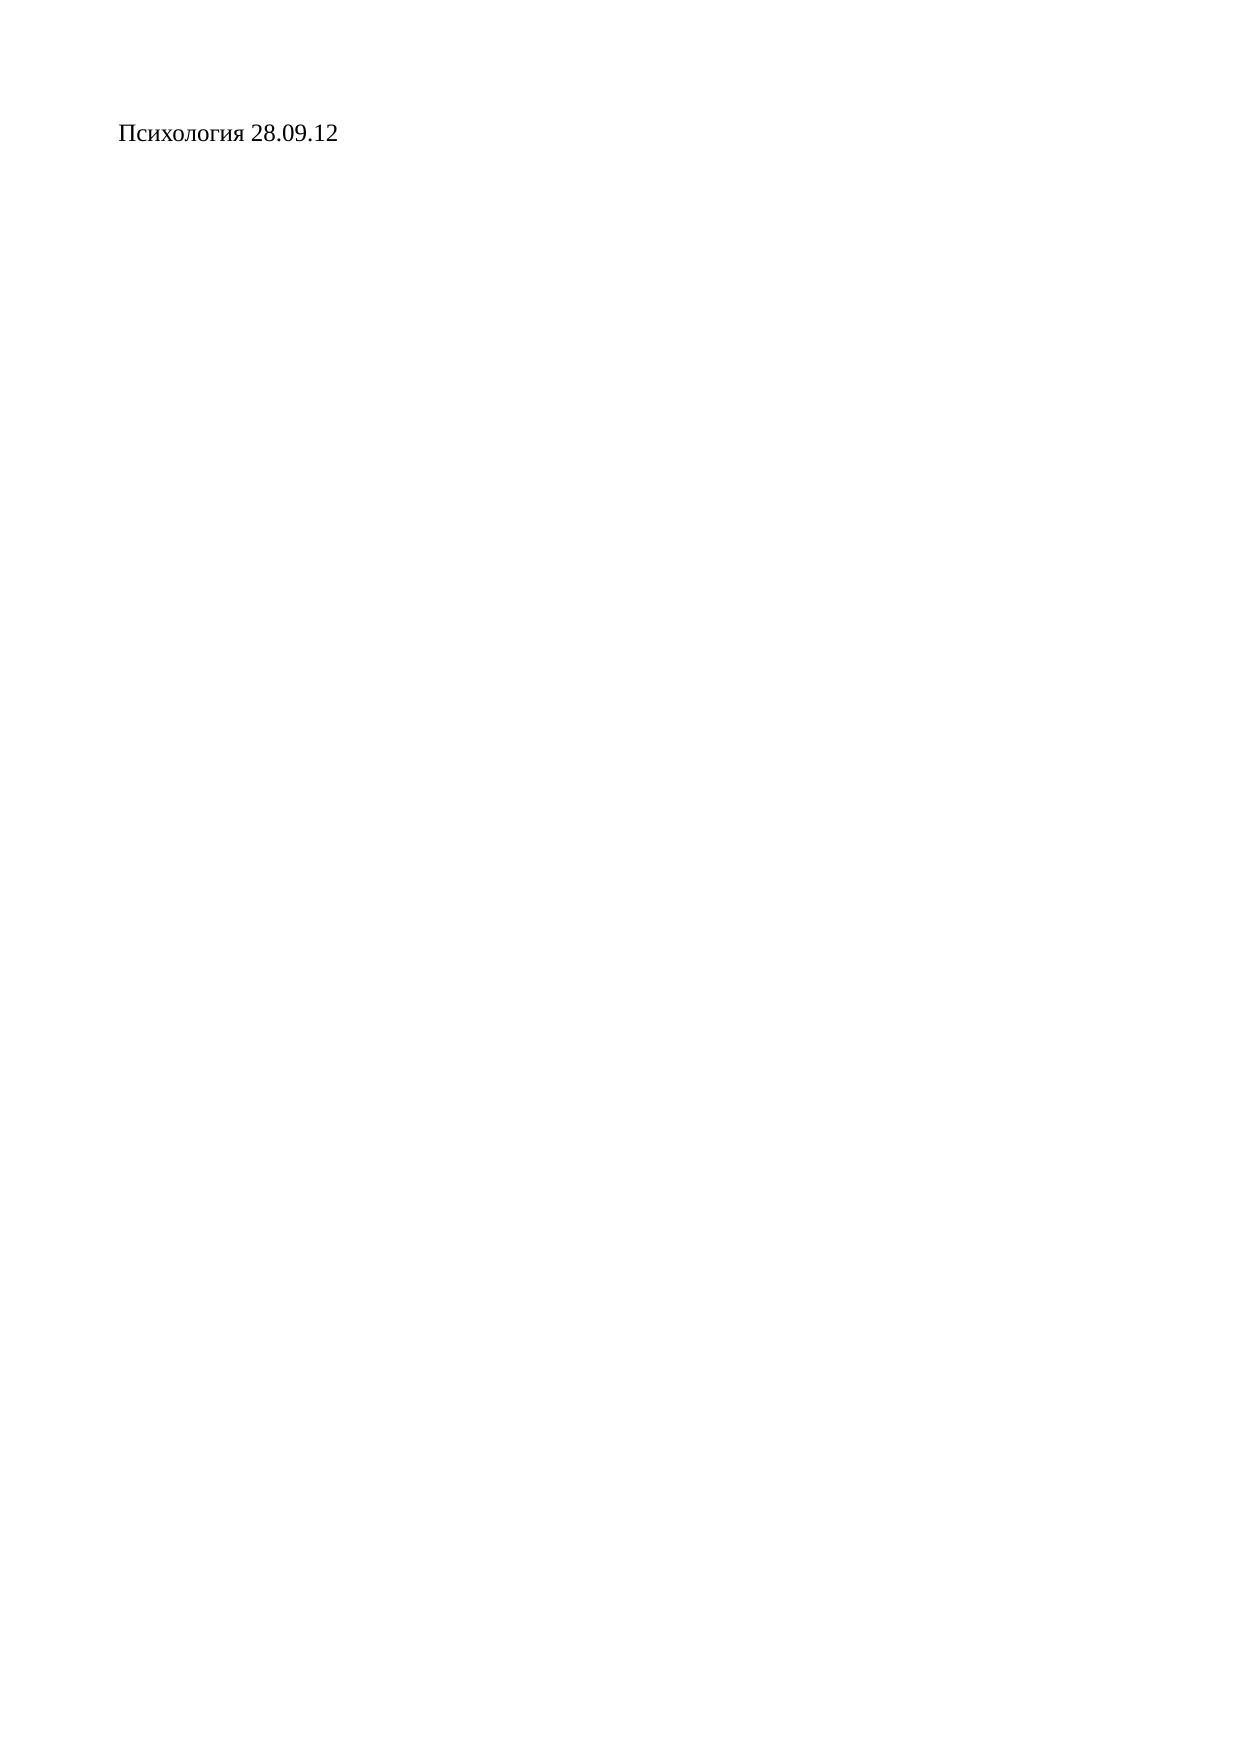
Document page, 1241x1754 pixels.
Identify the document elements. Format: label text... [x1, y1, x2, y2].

text Психология 28.09.12 [118, 118, 1122, 147]
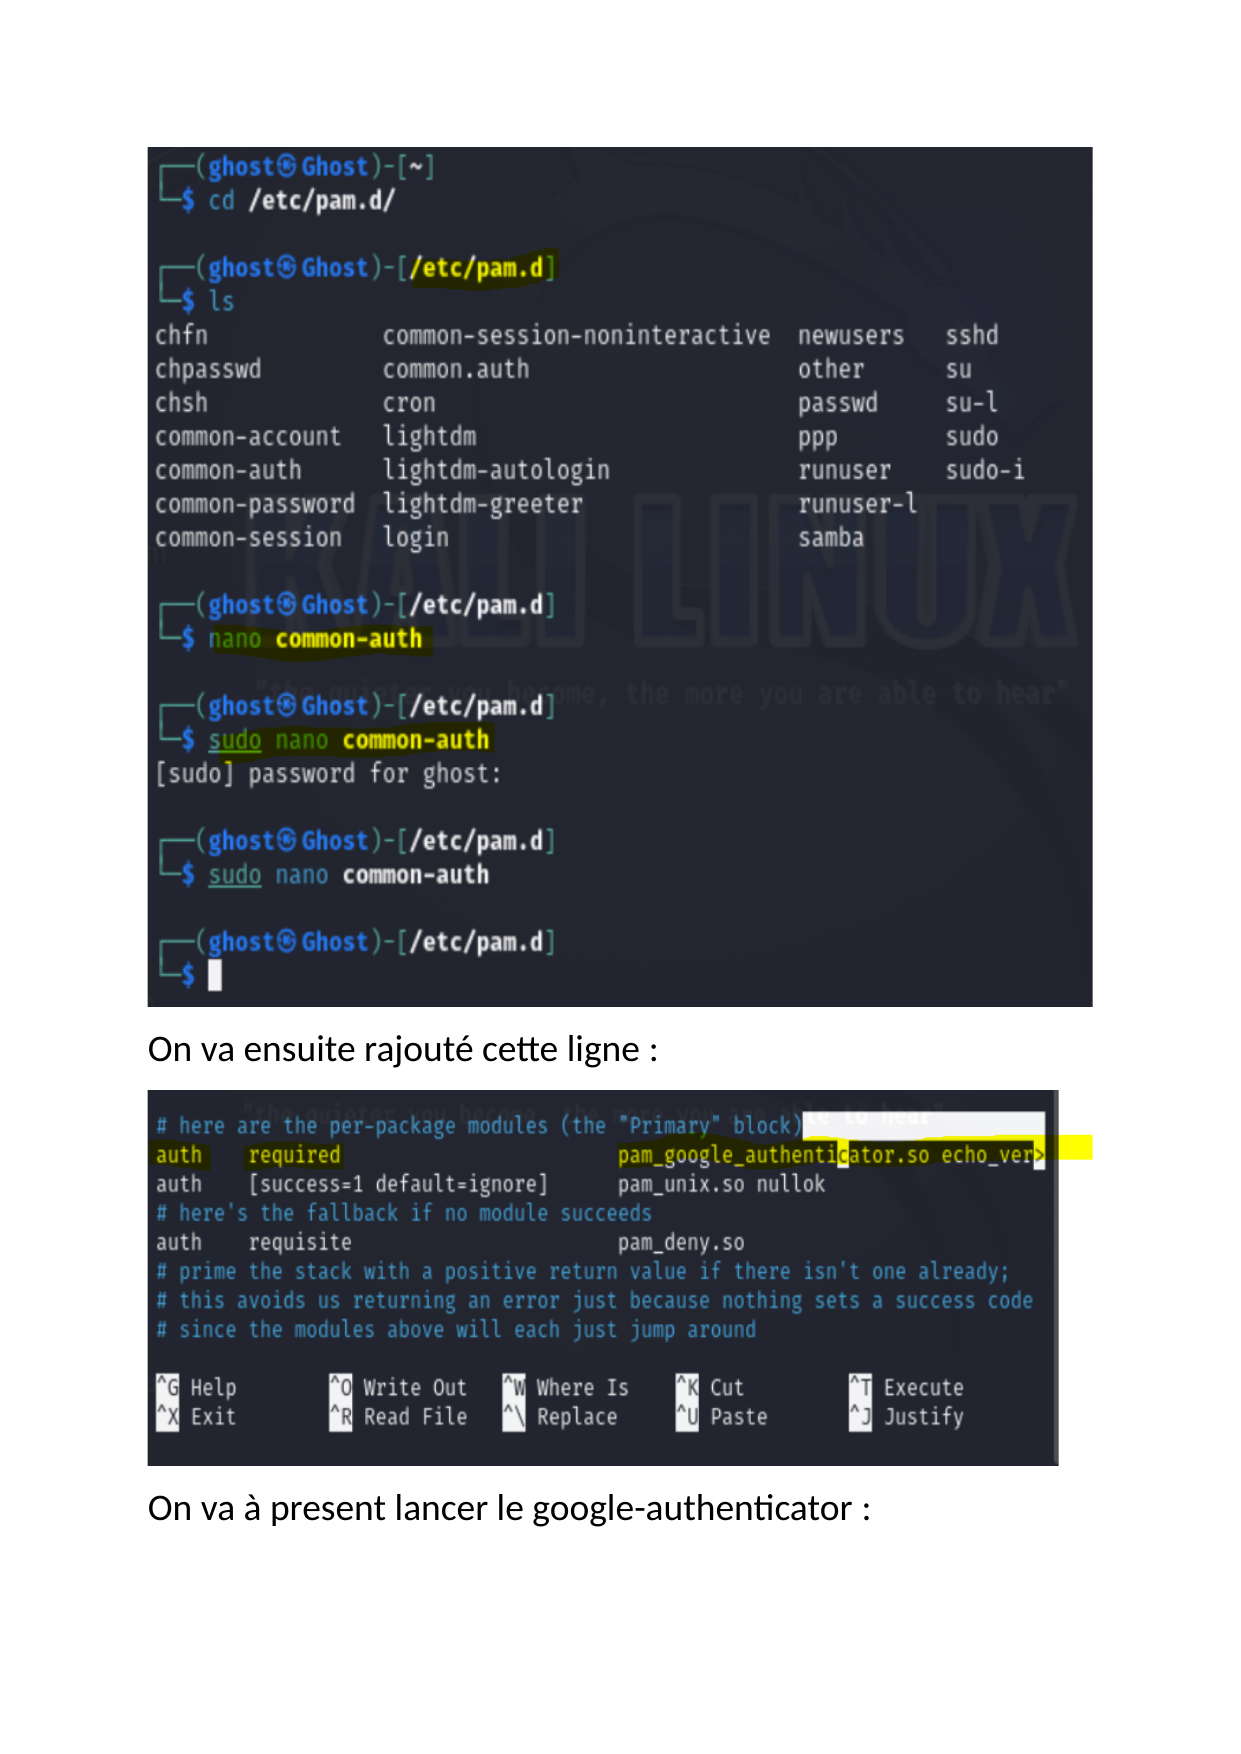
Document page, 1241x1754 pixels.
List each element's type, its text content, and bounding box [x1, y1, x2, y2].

text On va ensuite rajouté cette ligne : [148, 1025, 1093, 1071]
text On va à present lancer le google-authenticator : [148, 1484, 1093, 1530]
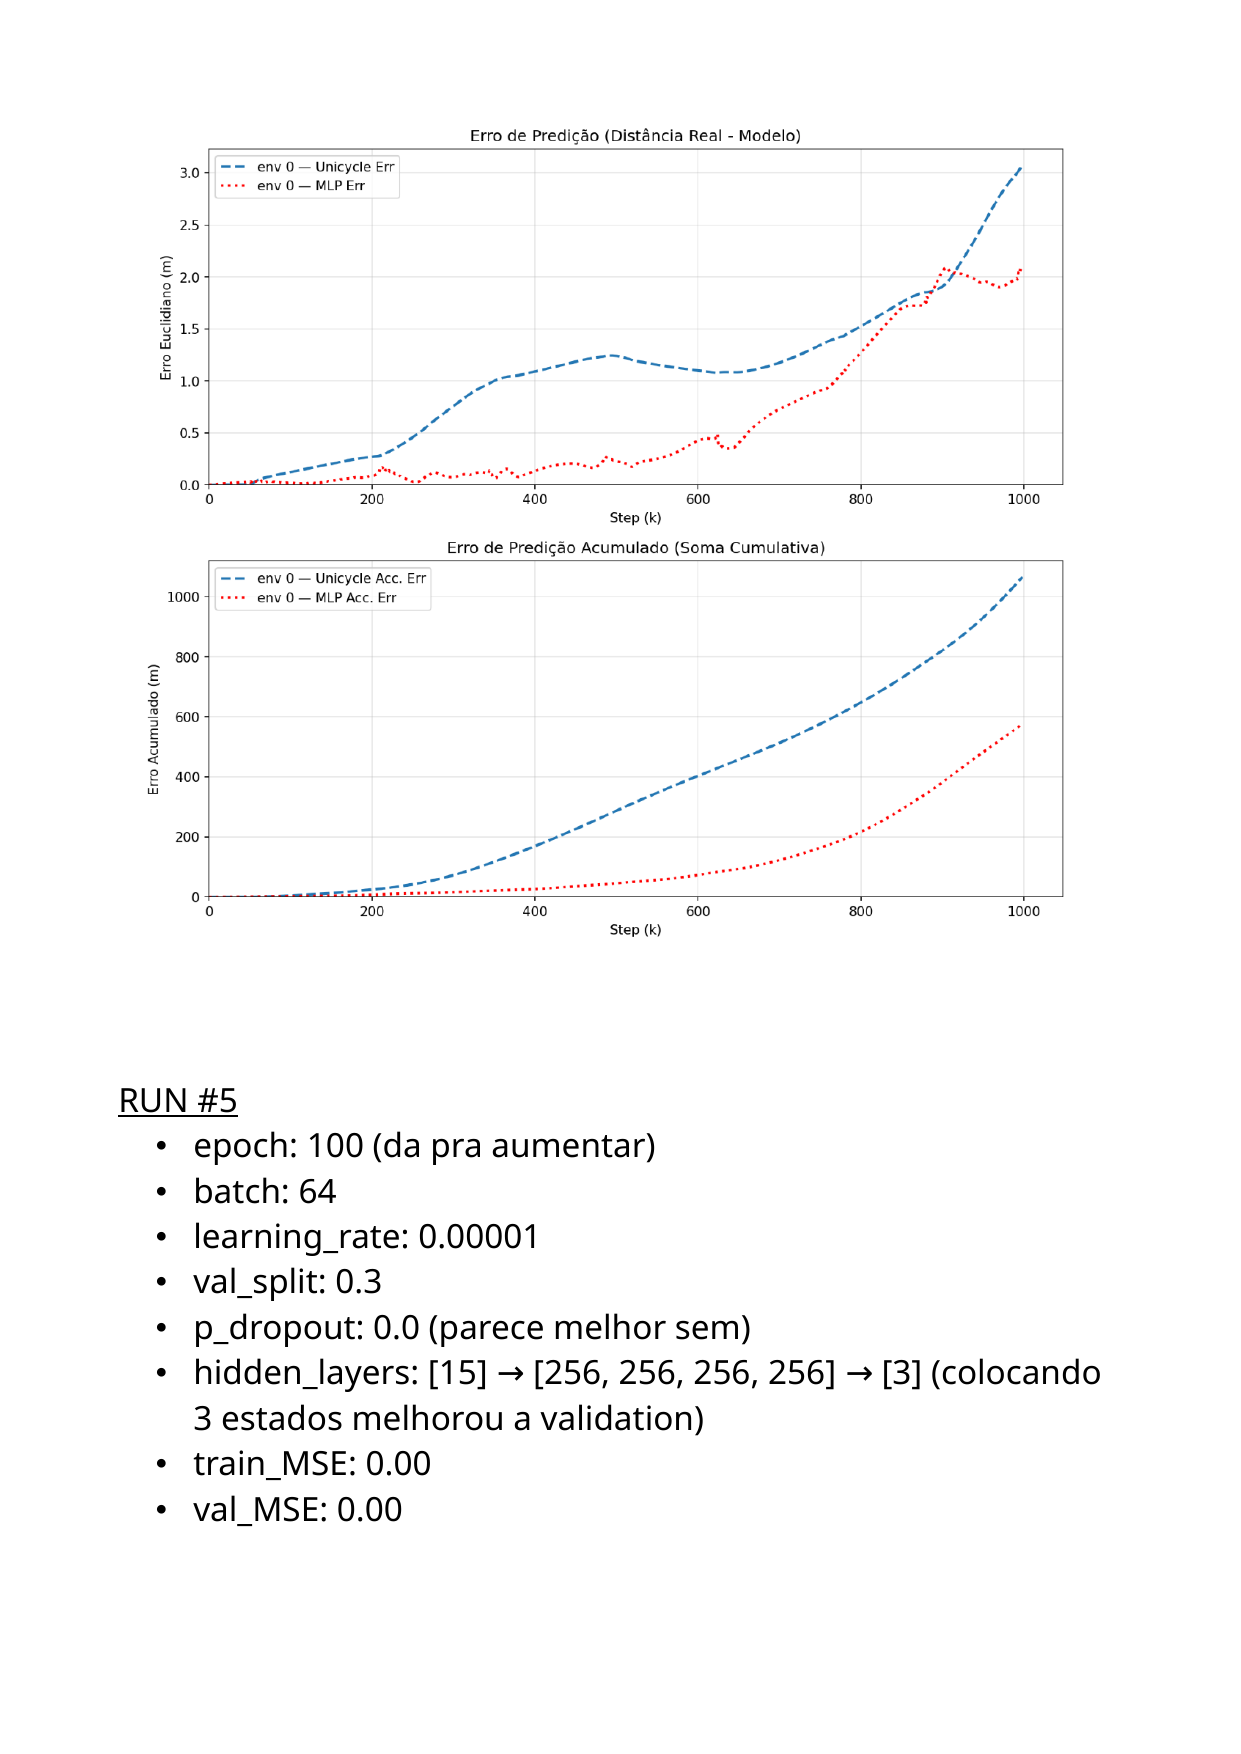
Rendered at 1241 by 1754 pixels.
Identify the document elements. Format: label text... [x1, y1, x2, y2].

list batch: 64 [156, 1167, 1122, 1213]
list epoch: 100 (da pra aumentar) [156, 1122, 1122, 1167]
list val_MSE: 0.00 [156, 1485, 1122, 1531]
list val_split: 0.3 [156, 1258, 1122, 1304]
list p_dropout: 0.0 (parece melhor sem) [156, 1304, 1122, 1349]
list learning_rate: 0.00001 [156, 1213, 1122, 1258]
list train_MSE: 0.00 [156, 1440, 1122, 1485]
list hidden_layers: [15] → [256, 256, 256, 256] → [3] (colocando 3 estados melhorou a validation) [156, 1349, 1122, 1440]
text RUN #5 [118, 1077, 1122, 1122]
picture [142, 128, 1071, 941]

### WHAT TO DO
Could you reproduce every line of the listing above word for word, leaving out the pictures?

### RESPONSE TO THE TASK
Document page, 1241x1754 pixels.
Identify the document elements. Format: label text... [x1, y1, x2, y2].

text Психология 28.09.12 [118, 118, 1122, 147]
Document page, 1241x1754 pixels.
List each element's type, its text content, and bounding box [x1, y1, x2, y2].

text On va ensuite rajouté cette ligne : [148, 1025, 1093, 1071]
text On va à present lancer le google-authenticator : [148, 1484, 1093, 1530]
Rendered at 1241 by 1754 pixels.
Identify the document elements. Format: label text... [x1, y1, x2, y2].

list batch: 64 [156, 1167, 1122, 1213]
list epoch: 100 (da pra aumentar) [156, 1122, 1122, 1167]
list val_MSE: 0.00 [156, 1485, 1122, 1531]
list val_split: 0.3 [156, 1258, 1122, 1304]
list p_dropout: 0.0 (parece melhor sem) [156, 1304, 1122, 1349]
list learning_rate: 0.00001 [156, 1213, 1122, 1258]
list train_MSE: 0.00 [156, 1440, 1122, 1485]
list hidden_layers: [15] → [256, 256, 256, 256] → [3] (colocando 3 estados melhorou a validation) [156, 1349, 1122, 1440]
text RUN #5 [118, 1077, 1122, 1122]
picture [142, 128, 1071, 941]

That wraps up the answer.